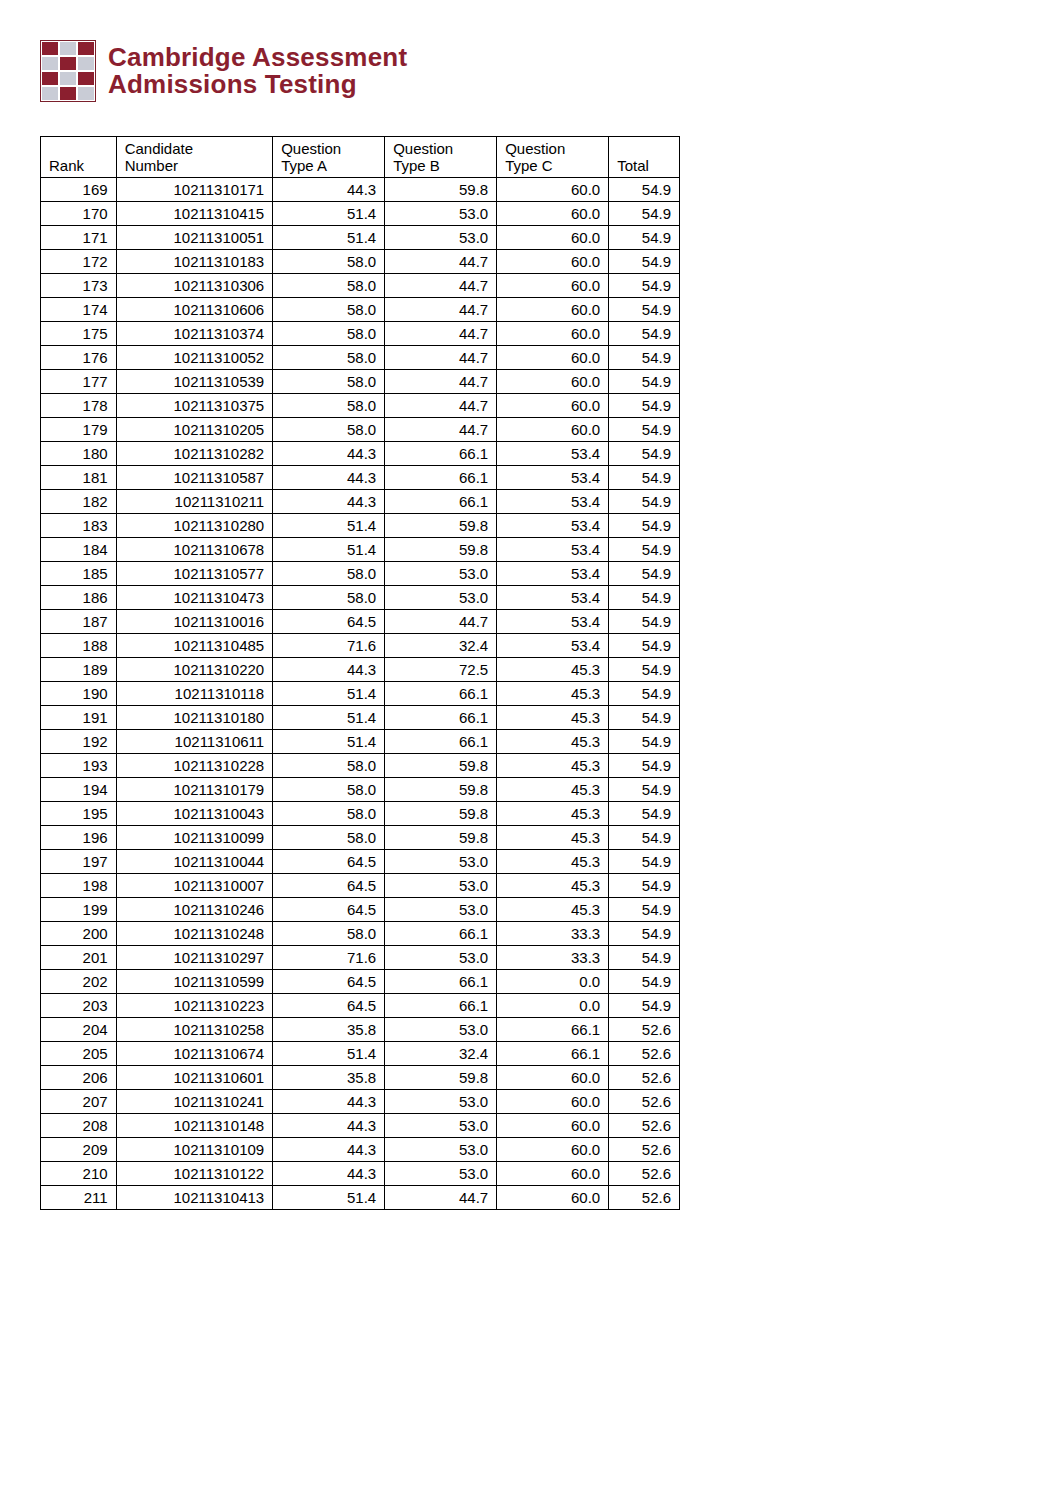Cambridge Assessment
Admissions Testing
Candidate results by rank
| Rank | Candidate Number | Question Type A | Question Type B | Question Type C | Total |
| --- | --- | --- | --- | --- | --- |
| 169 | 10211310171 | 44.3 | 59.8 | 60.0 | 54.9 |
| 170 | 10211310415 | 51.4 | 53.0 | 60.0 | 54.9 |
| 171 | 10211310051 | 51.4 | 53.0 | 60.0 | 54.9 |
| 172 | 10211310183 | 58.0 | 44.7 | 60.0 | 54.9 |
| 173 | 10211310306 | 58.0 | 44.7 | 60.0 | 54.9 |
| 174 | 10211310606 | 58.0 | 44.7 | 60.0 | 54.9 |
| 175 | 10211310374 | 58.0 | 44.7 | 60.0 | 54.9 |
| 176 | 10211310052 | 58.0 | 44.7 | 60.0 | 54.9 |
| 177 | 10211310539 | 58.0 | 44.7 | 60.0 | 54.9 |
| 178 | 10211310375 | 58.0 | 44.7 | 60.0 | 54.9 |
| 179 | 10211310205 | 58.0 | 44.7 | 60.0 | 54.9 |
| 180 | 10211310282 | 44.3 | 66.1 | 53.4 | 54.9 |
| 181 | 10211310587 | 44.3 | 66.1 | 53.4 | 54.9 |
| 182 | 10211310211 | 44.3 | 66.1 | 53.4 | 54.9 |
| 183 | 10211310280 | 51.4 | 59.8 | 53.4 | 54.9 |
| 184 | 10211310678 | 51.4 | 59.8 | 53.4 | 54.9 |
| 185 | 10211310577 | 58.0 | 53.0 | 53.4 | 54.9 |
| 186 | 10211310473 | 58.0 | 53.0 | 53.4 | 54.9 |
| 187 | 10211310016 | 64.5 | 44.7 | 53.4 | 54.9 |
| 188 | 10211310485 | 71.6 | 32.4 | 53.4 | 54.9 |
| 189 | 10211310220 | 44.3 | 72.5 | 45.3 | 54.9 |
| 190 | 10211310118 | 51.4 | 66.1 | 45.3 | 54.9 |
| 191 | 10211310180 | 51.4 | 66.1 | 45.3 | 54.9 |
| 192 | 10211310611 | 51.4 | 66.1 | 45.3 | 54.9 |
| 193 | 10211310228 | 58.0 | 59.8 | 45.3 | 54.9 |
| 194 | 10211310179 | 58.0 | 59.8 | 45.3 | 54.9 |
| 195 | 10211310043 | 58.0 | 59.8 | 45.3 | 54.9 |
| 196 | 10211310099 | 58.0 | 59.8 | 45.3 | 54.9 |
| 197 | 10211310044 | 64.5 | 53.0 | 45.3 | 54.9 |
| 198 | 10211310007 | 64.5 | 53.0 | 45.3 | 54.9 |
| 199 | 10211310246 | 64.5 | 53.0 | 45.3 | 54.9 |
| 200 | 10211310248 | 58.0 | 66.1 | 33.3 | 54.9 |
| 201 | 10211310297 | 71.6 | 53.0 | 33.3 | 54.9 |
| 202 | 10211310599 | 64.5 | 66.1 | 0.0 | 54.9 |
| 203 | 10211310223 | 64.5 | 66.1 | 0.0 | 54.9 |
| 204 | 10211310258 | 35.8 | 53.0 | 66.1 | 52.6 |
| 205 | 10211310674 | 51.4 | 32.4 | 66.1 | 52.6 |
| 206 | 10211310601 | 35.8 | 59.8 | 60.0 | 52.6 |
| 207 | 10211310241 | 44.3 | 53.0 | 60.0 | 52.6 |
| 208 | 10211310148 | 44.3 | 53.0 | 60.0 | 52.6 |
| 209 | 10211310109 | 44.3 | 53.0 | 60.0 | 52.6 |
| 210 | 10211310122 | 44.3 | 53.0 | 60.0 | 52.6 |
| 211 | 10211310413 | 51.4 | 44.7 | 60.0 | 52.6 |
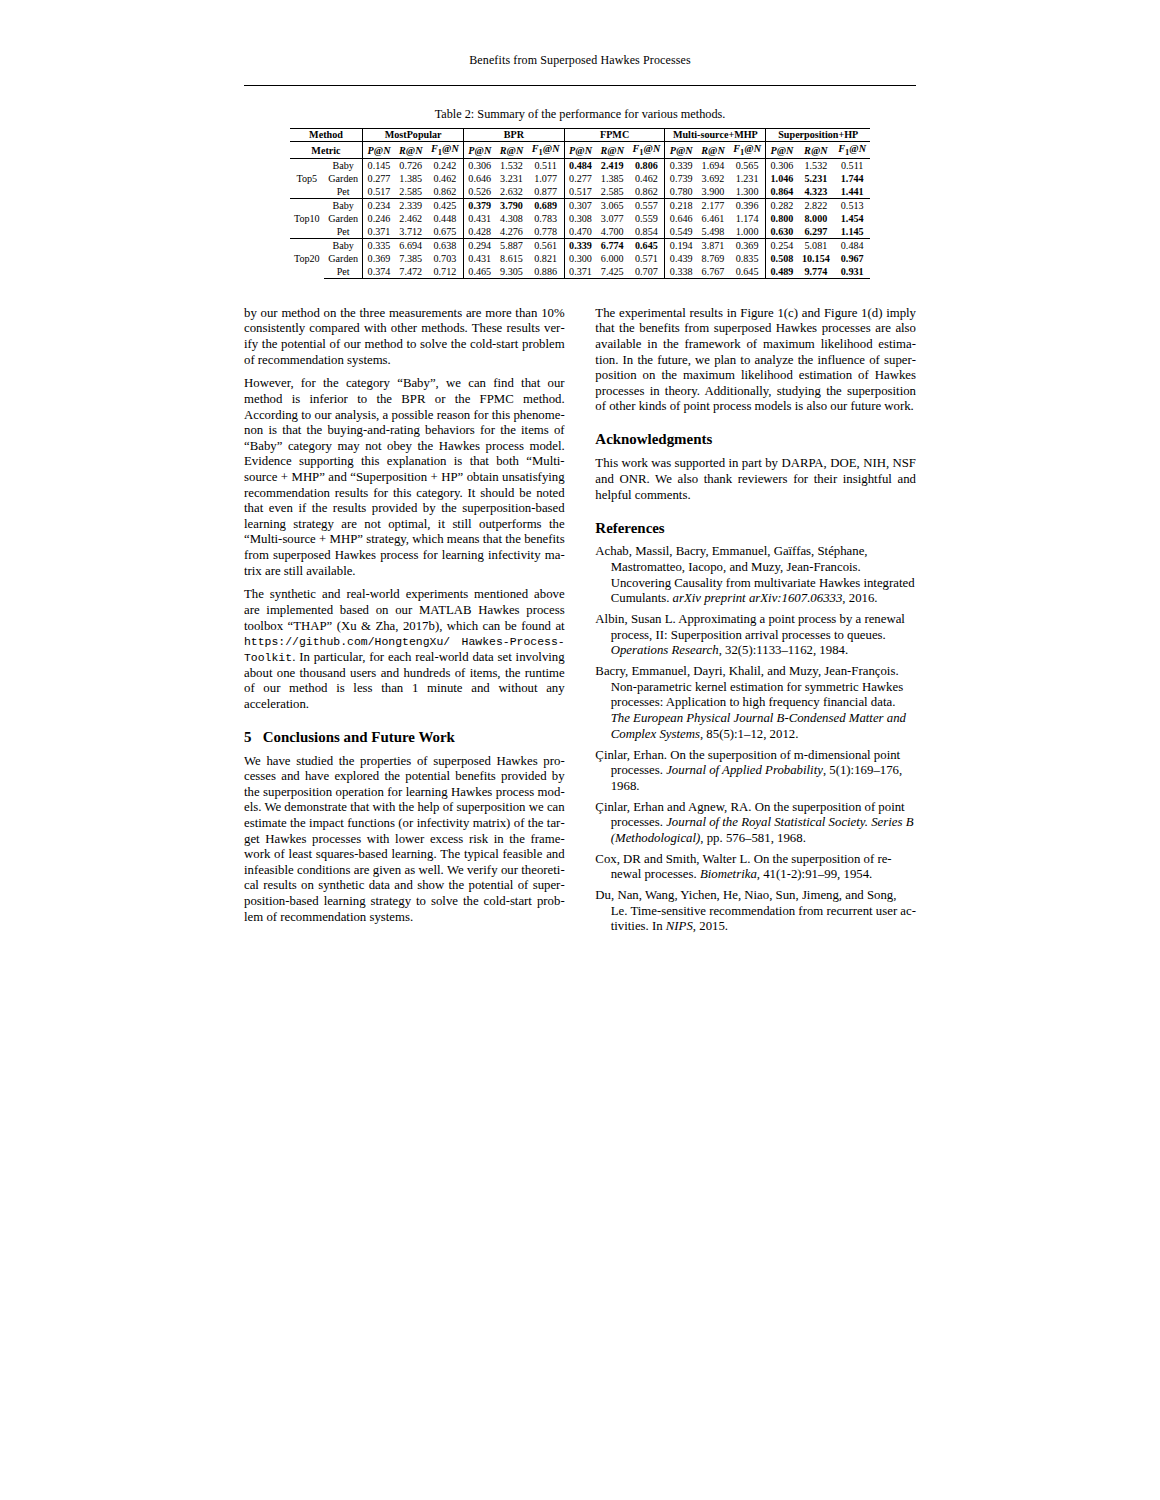Benefits from Superposed Hawkes Processes
Table 2: Summary of the performance for various methods.
| Method | MostPopular | BPR | FPMC | Multi-source+MHP | Superposition+HP |
| --- | --- | --- | --- | --- | --- |
| Metric | P @ N | R @ N | F 1 @ N | P @ N | R @ N | F 1 @ N | P @ N | R @ N | F 1 @ N | P @ N | R @ N | F 1 @ N | P @ N | R @ N | F 1 @ N |
| Top5 | Baby | 0.145 | 0.726 | 0.242 | 0.306 | 1.532 | 0.511 | 0.484 | 2.419 | 0.806 | 0.339 | 1.694 | 0.565 | 0.306 | 1.532 | 0.511 |
| Garden | 0.277 | 1.385 | 0.462 | 0.646 | 3.231 | 1.077 | 0.277 | 1.385 | 0.462 | 0.739 | 3.692 | 1.231 | 1.046 | 5.231 | 1.744 |
| Pet | 0.517 | 2.585 | 0.862 | 0.526 | 2.632 | 0.877 | 0.517 | 2.585 | 0.862 | 0.780 | 3.900 | 1.300 | 0.864 | 4.323 | 1.441 |
| Top10 | Baby | 0.234 | 2.339 | 0.425 | 0.379 | 3.790 | 0.689 | 0.307 | 3.065 | 0.557 | 0.218 | 2.177 | 0.396 | 0.282 | 2.822 | 0.513 |
| Garden | 0.246 | 2.462 | 0.448 | 0.431 | 4.308 | 0.783 | 0.308 | 3.077 | 0.559 | 0.646 | 6.461 | 1.174 | 0.800 | 8.000 | 1.454 |
| Pet | 0.371 | 3.712 | 0.675 | 0.428 | 4.276 | 0.778 | 0.470 | 4.700 | 0.854 | 0.549 | 5.498 | 1.000 | 0.630 | 6.297 | 1.145 |
| Top20 | Baby | 0.335 | 6.694 | 0.638 | 0.294 | 5.887 | 0.561 | 0.339 | 6.774 | 0.645 | 0.194 | 3.871 | 0.369 | 0.254 | 5.081 | 0.484 |
| Garden | 0.369 | 7.385 | 0.703 | 0.431 | 8.615 | 0.821 | 0.300 | 6.000 | 0.571 | 0.439 | 8.769 | 0.835 | 0.508 | 10.154 | 0.967 |
| Pet | 0.374 | 7.472 | 0.712 | 0.465 | 9.305 | 0.886 | 0.371 | 7.425 | 0.707 | 0.338 | 6.767 | 0.645 | 0.489 | 9.774 | 0.931 |
by our method on the three measurements are more than 10% consistently compared with other methods. These results verify the potential of our method to solve the cold-start problem of recommendation systems.
However, for the category “Baby”, we can find that our method is inferior to the BPR or the FPMC method. According to our analysis, a possible reason for this phenomenon is that the buying-and-rating behaviors for the items of “Baby” category may not obey the Hawkes process model. Evidence supporting this explanation is that both “Multi-source + MHP” and “Superposition + HP” obtain unsatisfying recommendation results for this category. It should be noted that even if the results provided by the superposition-based learning strategy are not optimal, it still outperforms the “Multi-source + MHP” strategy, which means that the benefits from superposed Hawkes process for learning infectivity matrix are still available.
The synthetic and real-world experiments mentioned above are implemented based on our MATLAB Hawkes process toolbox “THAP” (Xu & Zha, 2017b), which can be found at https://github.com/HongtengXu/ Hawkes-Process-Toolkit. In particular, for each real-world data set involving about one thousand users and hundreds of items, the runtime of our method is less than 1 minute and without any acceleration.
5 Conclusions and Future Work
We have studied the properties of superposed Hawkes processes and have explored the potential benefits provided by the superposition operation for learning Hawkes process models. We demonstrate that with the help of superposition we can estimate the impact functions (or infectivity matrix) of the target Hawkes processes with lower excess risk in the framework of least squares-based learning. The typical feasible and infeasible conditions are given as well. We verify our theoretical results on synthetic data and show the potential of superposition-based learning strategy to solve the cold-start problem of recommendation systems.
The experimental results in Figure 1(c) and Figure 1(d) imply that the benefits from superposed Hawkes processes are also available in the framework of maximum likelihood estimation. In the future, we plan to analyze the influence of superposition on the maximum likelihood estimation of Hawkes processes in theory. Additionally, studying the superposition of other kinds of point process models is also our future work.
Acknowledgments
This work was supported in part by DARPA, DOE, NIH, NSF and ONR. We also thank reviewers for their insightful and helpful comments.
References
Achab, Massil, Bacry, Emmanuel, Gaïffas, Stéphane, Mastromatteo, Iacopo, and Muzy, Jean-Francois. Uncovering Causality from multivariate Hawkes integrated Cumulants. arXiv preprint arXiv:1607.06333, 2016.
Albin, Susan L. Approximating a point process by a renewal process, II: Superposition arrival processes to queues. Operations Research, 32(5):1133–1162, 1984.
Bacry, Emmanuel, Dayri, Khalil, and Muzy, Jean-François. Non-parametric kernel estimation for symmetric Hawkes processes: Application to high frequency financial data. The European Physical Journal B-Condensed Matter and Complex Systems, 85(5):1–12, 2012.
Çinlar, Erhan. On the superposition of m-dimensional point processes. Journal of Applied Probability, 5(1):169–176, 1968.
Çinlar, Erhan and Agnew, RA. On the superposition of point processes. Journal of the Royal Statistical Society. Series B (Methodological), pp. 576–581, 1968.
Cox, DR and Smith, Walter L. On the superposition of renewal processes. Biometrika, 41(1-2):91–99, 1954.
Du, Nan, Wang, Yichen, He, Niao, Sun, Jimeng, and Song, Le. Time-sensitive recommendation from recurrent user activities. In NIPS, 2015.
--------------------------------------------------
> **Work instruction**
Please show every line of the material that contains the string "Emmanuel".

> **Finished task**
Achab, Massil, Bacry, Emmanuel, Gaïffas, Stéphane, Mastromatteo, Iacopo, and Muzy, Jean-Francois. Uncovering Causality from multivariate Hawkes integrated Cumulants. arXiv preprint arXiv:1607.06333, 2016.
Bacry, Emmanuel, Dayri, Khalil, and Muzy, Jean-François. Non-parametric kernel estimation for symmetric Hawkes processes: Application to high frequency financial data. The European Physical Journal B-Condensed Matter and Complex Systems, 85(5):1–12, 2012.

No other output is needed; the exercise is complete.